It quickly regains its footing, however, once the narrative resets to the players in college and brings on Peter Scolari (best known from TV’s “Newhart” and “Bosom Buddies”) to give distinct, fun interpretations of Pat Riley, Red Auerbach and Lakers’ owner Jerry Buss.

One of the strongest scenes in the play comes when Scolari takes on another character, a Boston bar-dweller and Celtics loyalist who engages in a verbal battle with a guy who might be the only Lakers fan in Massachusetts. Here, playwright Eric Simonson (who also penned last season’s “Lombardi”) is at his best, crafting detailed characters and earning big laughs while bringing up some serious racial undertones of the Celtics/Lakers rivalry.
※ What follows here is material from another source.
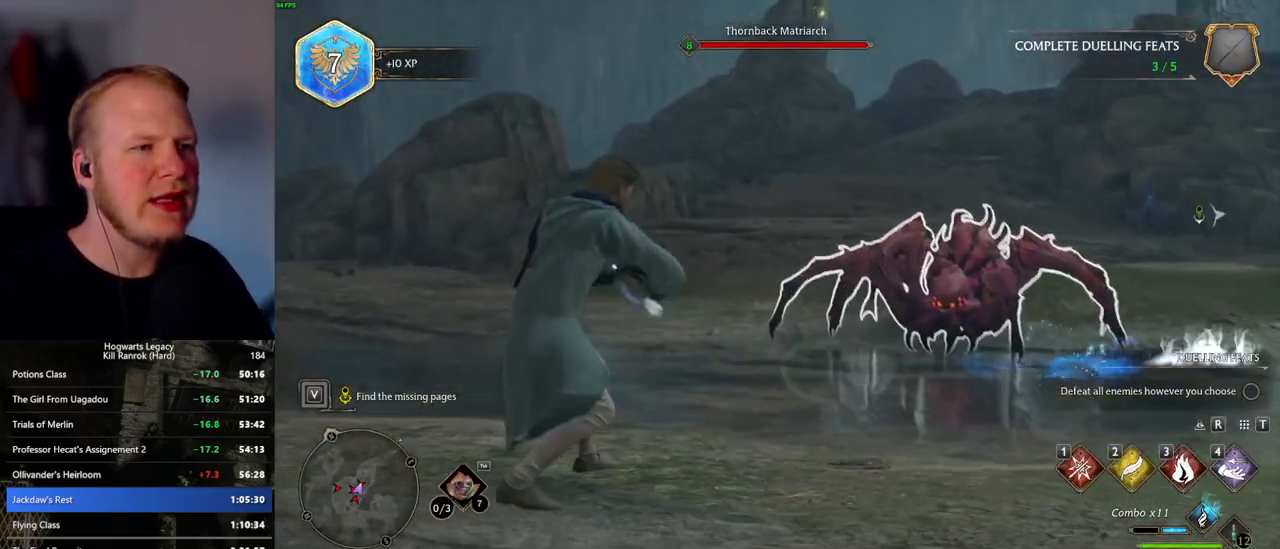
{"keys": [], "mouse": [], "events": [[100, "w", "up"]]}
Later, he and the cast also earn points from a scene telling the oft-told tale of Johnson’s visit to French Lick to film a sneaker commercial—an awkward shoot that, thanks to lunch with Bird’s mother (the fun Dierdre O’Connell), became a turning point in their relationship.

As someone who had some understanding of the relationship between the two men and their importance to basketball but didn’t follow the game closely during the Magic/Bird years (forgive me, I was in New Jersey), it wasn’t clear to me during the play how the story was progressing from season to season. I wanted to feel the tension build and change. Instead of a build-up, it’s more of a blur. 

But in all, “Magic/Bird” is a likable show that is unlikely to draw an audience away from more traditional Broadway fare. It might just attract a different crowd—like the guy behind me who proudly explained to his son what was going on in just about every one of the 49 television images projected onto a scrim before the show.

Theater can be for those guys, too. And as a member of the relatively sports-ignorant class, I was happy to go along to the game.